İnsan hakları ve demokrasi söylemini sınıf çıkarları, sınıf karşıtlığı üzerinde gören bu ideolojik savrulmanın siyasal alana yansıması, farklı etnik, dinsel ve toplumsal kimliklerin sınıf mücadelesinin önüne çıkartılması ve devrimci hedeflerin geri çekilmesi oldu. Bu savrulma ve geri çekiliş örgütsel alandan, devrimci örgütten kaçış, ilke, kural tanımayan, gevşek, devrimci mücadeleyi kişisel yaşama uyarlayan bir örgüt anlayışıyla tamamlandı.

Sınıf içinde bölünmeyi büyüten diğer bir etken de etnik, dinsel vb. ayrışmayla sınıf olgusu ve refleksinin geri plana itilmesidir. Bunlar ve bunlara eklenecek bir dizi etkenle işçi sınıfı içinde burjuva ideolojisinin alanı genişledi, bu durum özellikle iktidar partisi tarafından başarıyla kullanılarak işçi sınıfı büyük ölçüde kendi sınıf gerçekliğinden uzaklaştırıldı. Bütün bunlara bir de sosyalist hareketin sınıftan ideolojik – sınıfsal bakış açısının terk edilmesi – ve mekansal kopuşu eklendiğinde, işçi sınıfı burjuva ideolojisinin etki alanında sosyalizmden uzaklaşmış, bir anlamda sosyalizme karşı duyarsızlaşmıştır.

Sorunun öznel yanı ise, genel konuşmayı bir yana bırakırsak, bu göreve talip olanlarla, yani doğrudan bizimle ilgilidir. Doğru sonuçlara varabilmek için önce yapılanları kendi yeteneği, yapılamayanları başkalarının yeteneksizliği, koşulların zorluğu, olanakların yetersizliği ile açıklayan – ne yazık ki bu tür bir yaklaşım devrimci kadro ve örgütlerde çok yaygındır – anlayışı bir kenara atmalıyız.

Sınıf mücadelesinin bugününe baktığımızda, bu mücadelenin henüz yükseliş dönemine girmediğini, dağılma ve savrulma döneminden yeni yeni çıkmaya başladığını, devrimci bir değişimin ön gününde olduğunu söyleyebiliriz. Tarihsel tecrübeden de biliyoruz ki hareketin zikzaklar içinde yol aldığı, bir türlü bir kıvam tutturamadığı, her şeyin birbirine karıştığı, böylesi dönemler sınıf mücadelesinin en zor dönemleridir.

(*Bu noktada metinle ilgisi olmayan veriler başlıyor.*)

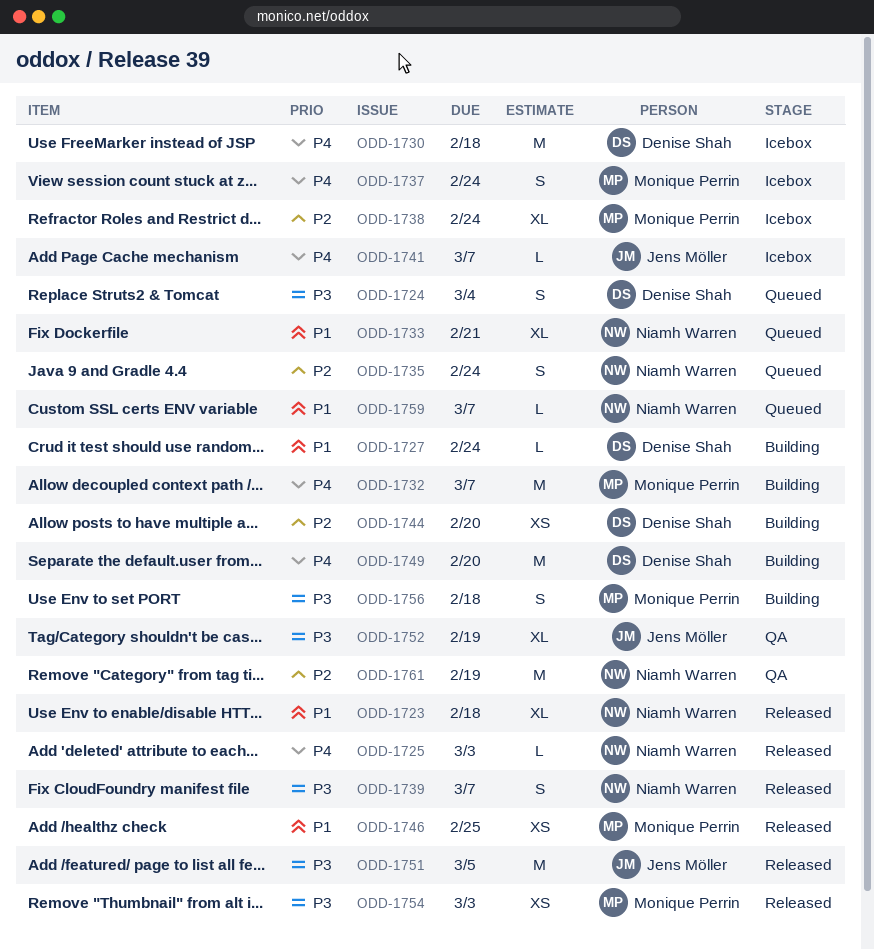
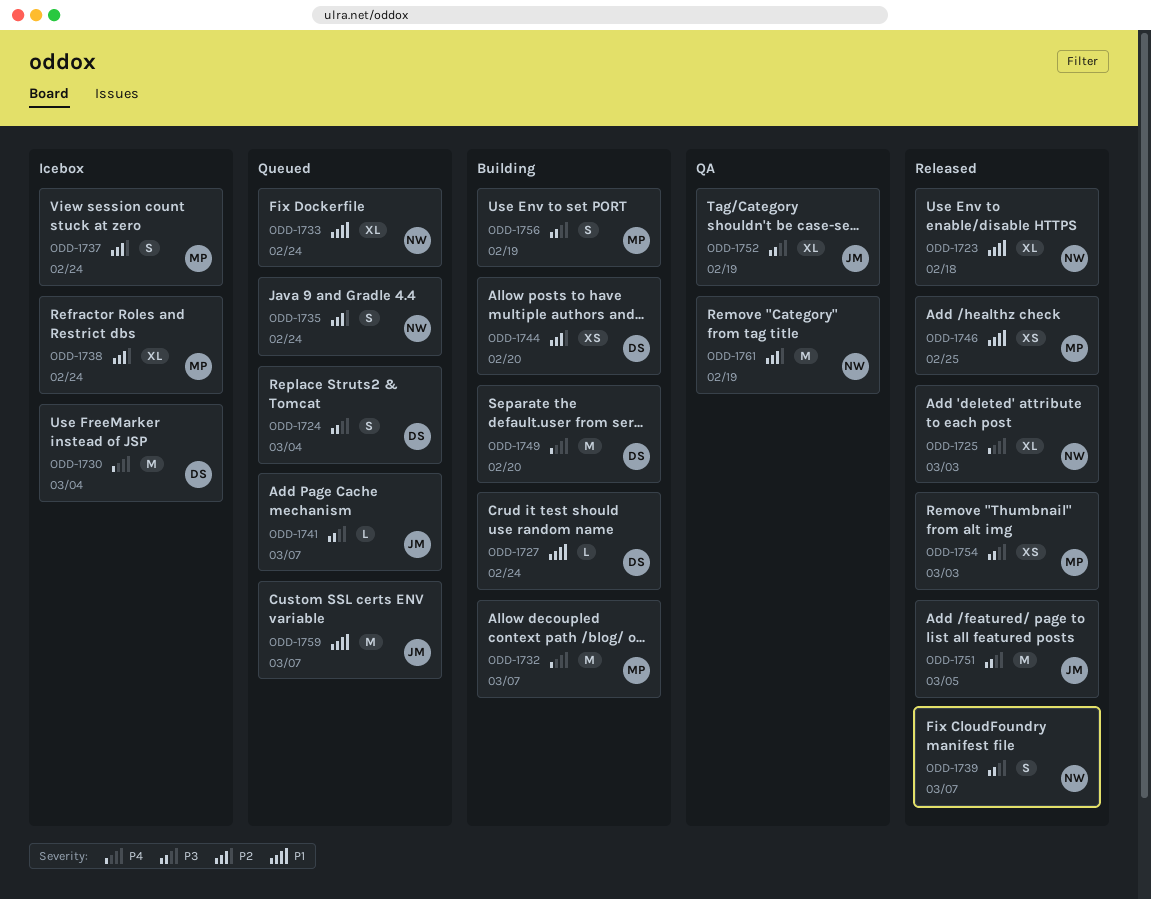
ODD-1725, estimate: L -> XL
ODD-1730, due: Feb 18 -> Mar 4
ODD-1733, due: Feb 21 -> Feb 24
ODD-1737, priority: P4 -> P2
ODD-1741, status: Icebox -> Queued
ODD-1741, priority: P4 -> P3
ODD-1756, due: Feb 18 -> Feb 19
ODD-1759, owner: Niamh Warren -> Jens Möller
ODD-1759, estimate: L -> M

Ve böylesi dönemlerden çıkış aynı ölçüde büyük bir ideolojik, politik ve örgütsel çabayı gerektirir. Bu noktada önümüzde öncelikli ihtiyaç, nesnel koşulların olumsuzlaştırıcı etkisinden sıyrılarak tümüyle öznel bir sorun olarak, devrimci kadro sorunu olarak duruyor. Yolun neresindeyiz sorusuna da ancak bu noktadan yaklaşarak sağlıklı bir cevap verilebilir.

İşaret etmek istediğimiz yapılması gerekenle, yapılan arasındaki açı farkından ziyade yapılabilir olanla yapılmayan arasındaki açı farkıdır. Sınıf mücadelesinde olması gerekenle olan arasında bir açı farkı her zaman var olmuştur. Ve bu fark bir dizi nesnel olumsuzluk ve öznel yetersizliğin sonucu olarak ortaya çıkar ki bundan tümüyle kaçınılamaz. Ancak devrimci açıdan açıklanamaz, kabul edilemez olan ve çözmemiz gereken yapabileceklerimiz ile yaptıklarımız arasındaki açının giderek büyümesidir. Bu durum yukarda da belirtildiği gibi doğrudan devrimci kadro sorunuyla bağlantılıdır. Sınıf mücadelesinin önündeki ideolojik, politik ve örgütsel sorunlar ne kadar büyükse ve mücadele henüz aşılması zor bir eşikteyse, devrimci kadronun omuzlaması gereken yükte o kadar ağırdır. Ve bu ağır yük ancak yaşamını devrimin gereklerine göre düzenleyebilen, bilinçli, inançlı, kararlı özverili, inatçı ve sabırlı bir kadro niteliği ile kaldırılabilir. Eksiklik buradadır, giderilmesi gerekende budur.

Devrimci kadro, devrimci parti ve devrim hazırlığı sınıf mücadelesinde birbirine bağlı bir zincirin halkalarıdır. Devrimci görev bu zincirin doğru halkadan yakalanıp bir sonraki halkaya varmak ve bu faaliyeti sürekli kılmaktır.